Modern shepherds in the world
Few citizens of 21st-century megacities know much about caring for sheep. When they look for work, they don't scan the help-wanted ads for jobs herding sheep.
Aug 26, 2015
By David Gibsson
Few citizens of 21st-century megacities know much about caring for sheep. When they look for work, they don't scan the help-wanted ads for jobs herding sheep.
What do sheepherders actually do? Do they work during the day or at night, or both? Are they penalized if a sheep is lost or killed? What challenges does sheepherding entail?
It can seem as though Christianity makes an assumption when it comes to shepherds, namely that we and our contemporaries know something about the needs of sheep. Shepherds, after all, are mentioned somewhat frequently in the church's worship.
Are we expected to relate in rewarding ways to the lives and work of shepherds? In the end, one can assume, there must be something shepherds do that merits reflection and contemplation.
Allow me, then, to reintroduce a few of the shepherds best known among Christians, with the goal of asking whether we ever do what they do.
The shepherds who stunningly reappear annually in the church's liturgy at Christmas, surrounded by angels announcing the birth of Jesus, were "living in the fields," according to Luke's Gospel. If that sounds a little uncomfortable, the Gospel adds that they were "keeping the night watch over their flock" (2:8).
Their night watch rings a bell for me. Did you ever keep a night watch with a newborn infant who seemed to need you at every moment? If so, you know what real fatigue, commitment and love feel like.
The same is true of filling in at night for a friend who is the primary caregiver for a sick, aged parent, but who right now needs not so much to be "cared about" as to be "cared for." She has gone far too long without any respite.
Shepherding also comes into view in the Christian community whenever the parable of the lost sheep is proclaimed (Lk 15:1-8). The well-known figure central to this parable has 100 sheep but loses one. What does he do? He searches for the lost sheep until he finds it.
Upon finding the lost sheep, he hoists it onto "his shoulders with great joy." Then he invites friends and neighbors to celebrate with him.
The image of a shepherd bearing a sheep on his shoulders became popular in the church's early centuries. It was depicted frequently in the Roman catacombs, the underground burial places for early Christians.
For today's Christians, this is the image of someone who is happily ready to bear others' burdens, to serve without being served and to invest his or her finest strengths in supporting and caring for them.

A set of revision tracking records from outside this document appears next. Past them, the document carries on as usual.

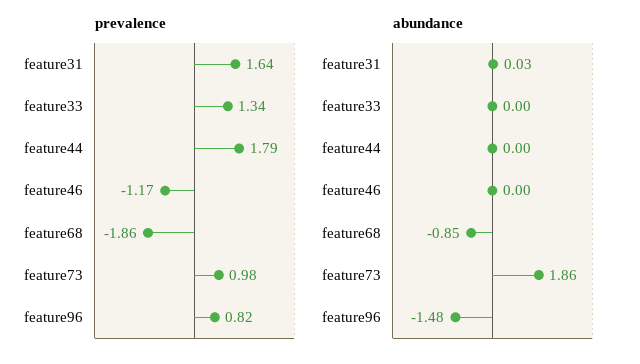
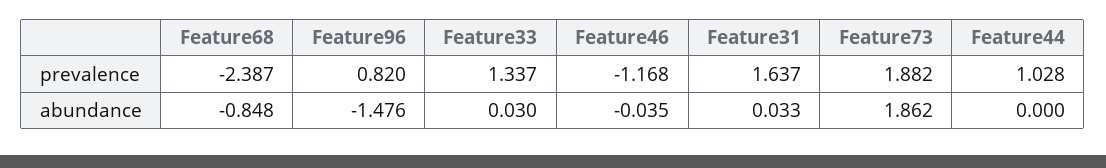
  {
    "prevalence": {
      "feature31": 1.637,
      "feature33": 1.337,
-     "feature44": 1.79,
+     "feature44": 1.028,
      "feature46": -1.168,
-     "feature68": -1.86,
+     "feature68": -2.387,
-     "feature73": 0.98,
+     "feature73": 1.882,
      "feature96": 0.82
    },
    "abundance": {
      "feature31": 0.033,
-     "feature33": 0,
+     "feature33": 0.03,
      "feature44": 0,
-     "feature46": 0,
+     "feature46": -0.035,
      "feature68": -0.848,
      "feature73": 1.862,
      "feature96": -1.476
    }
  }

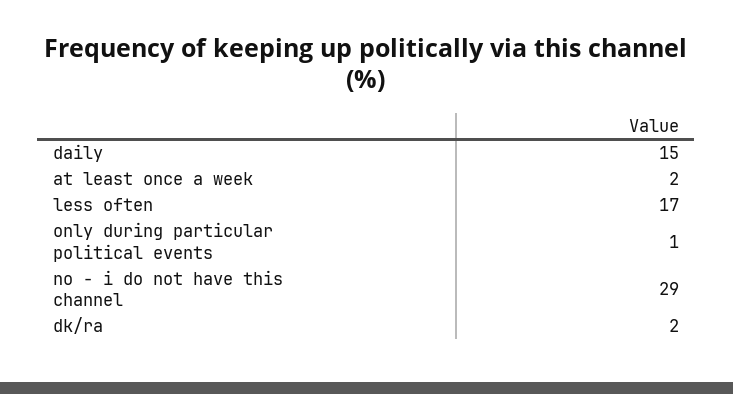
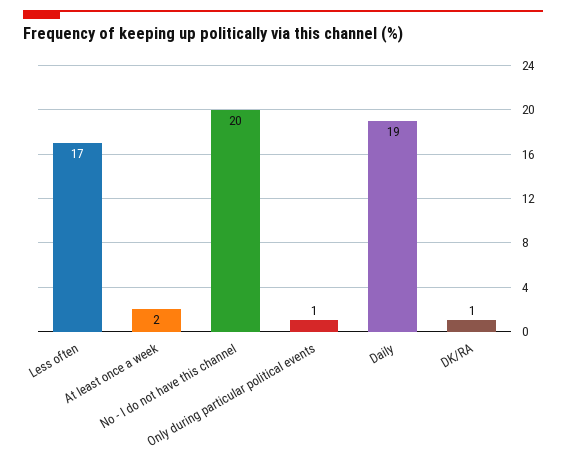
  {
-   "daily": 15,
+   "daily": 19,
    "at least once a week": 2,
    "less often": 17,
    "only during particular political events": 1,
-   "no - i do not have this channel": 29,
+   "no - i do not have this channel": 20,
-   "dk/ra": 2
+   "dk/ra": 1
  }

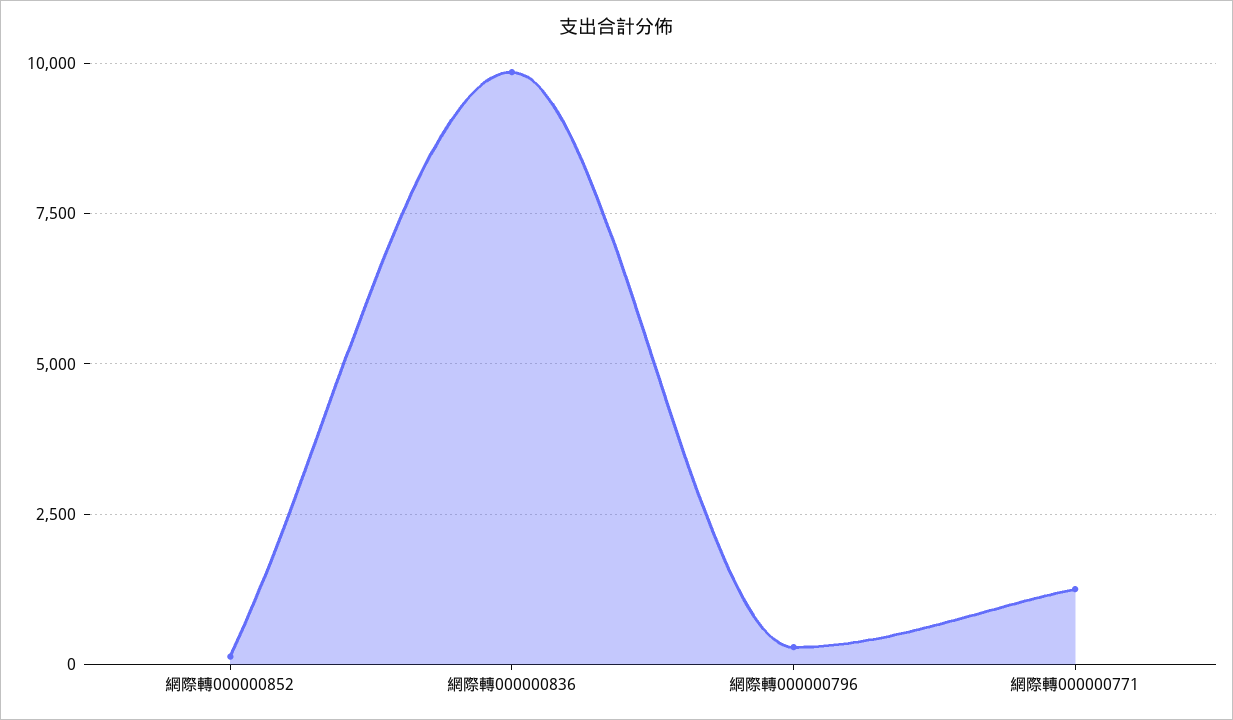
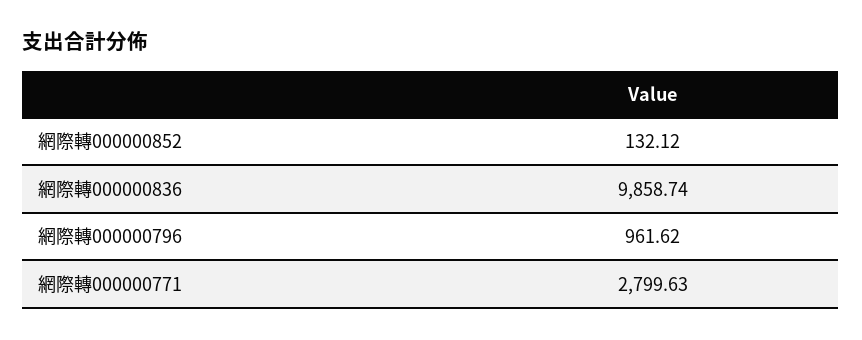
  {
    "網際轉000000852": 132.12,
    "網際轉000000836": 9858.74,
-   "網際轉000000796": 250,
+   "網際轉000000796": 961.62,
-   "網際轉000000771": 1250
+   "網際轉000000771": 2799.63
  }

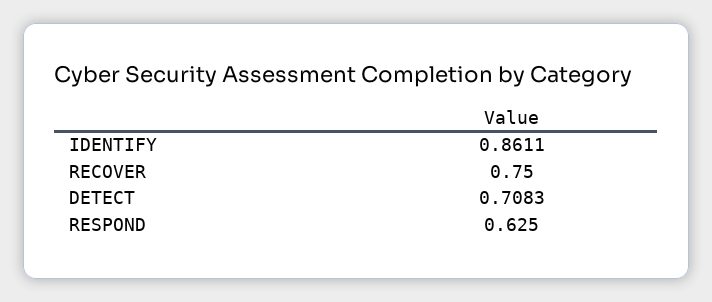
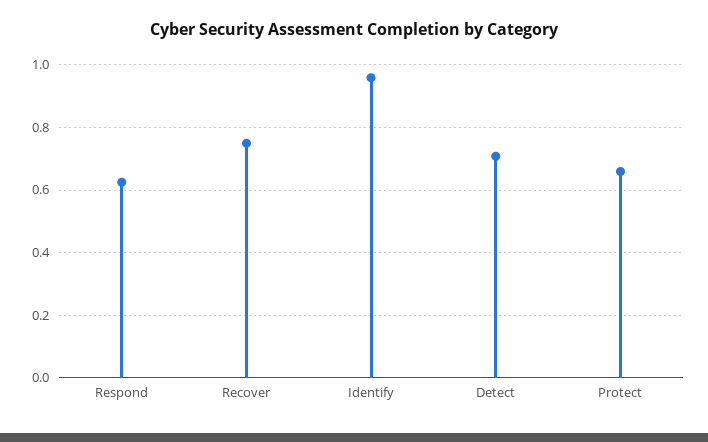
  {
-   "IDENTIFY": 0.8611,
+   "IDENTIFY": 0.96,
    "RECOVER": 0.75,
    "DETECT": 0.7083,
-   "RESPOND": 0.625
+   "RESPOND": 0.625,
+   "Protect": 0.66
  }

The most compelling image of a shepherd in the Gospels may be the one found in Chapter 10 of the Gospel of John. He is called the Good Shepherd, and he clearly is a life-giver.
The Good Shepherd wants his "sheep" to "have life and have it more abundantly." He says, "I will lay down my life for the sheep" (10:10-11; 15).
Christians relate rather naturally to a shepherd who gives life to others. Moreover, I think there is a sense among Christians that it is not only possible for them to share life with others but that they ought to try to do this.
The question is: How is life given or shared?
A good shepherd shares life by sacrificing for others. It is a unique role, undoubtedly.
Still, it is not unusual for us to be called on to share life by sacrificing time or perhaps surrendering a goal that now seems barely significant in light of someone else's very important need. Families do this quite often.
Sacrificing for others is one way to share life. Doing what one can to give birth to hope in a suffering person and to give rise to a new appreciation for life is another way.
We may not know fully how life is shared by us with others, just as we do not know fully how God shares his life with us. Think, though, of a couple who fall in love.
Part of what makes this couple happy is their sense that life is shared between them through the trust they place in each other, through their unconditional love and through the depth of their mutual understanding.
Certainly, what people in love want for each other is "to have life and have it more abundantly." They are committed to each other's well-being.
The Good Shepherd who gives his life for others and the shepherd carrying a lamb on his shoulders generally are accepted in the Christian community as images of Christ. Furthermore, discussions of leadership in the church tend to focus strongly on these images of a shepherd.
There are leaders of many kinds in the church, however, and every Christian has the vocation to live as Christ, the shepherd, lived.
The gifts of the Good Shepherd are a treasure, but the treasure is not private. Aren't his gifts of life, care and support meant to be passed on by us to others?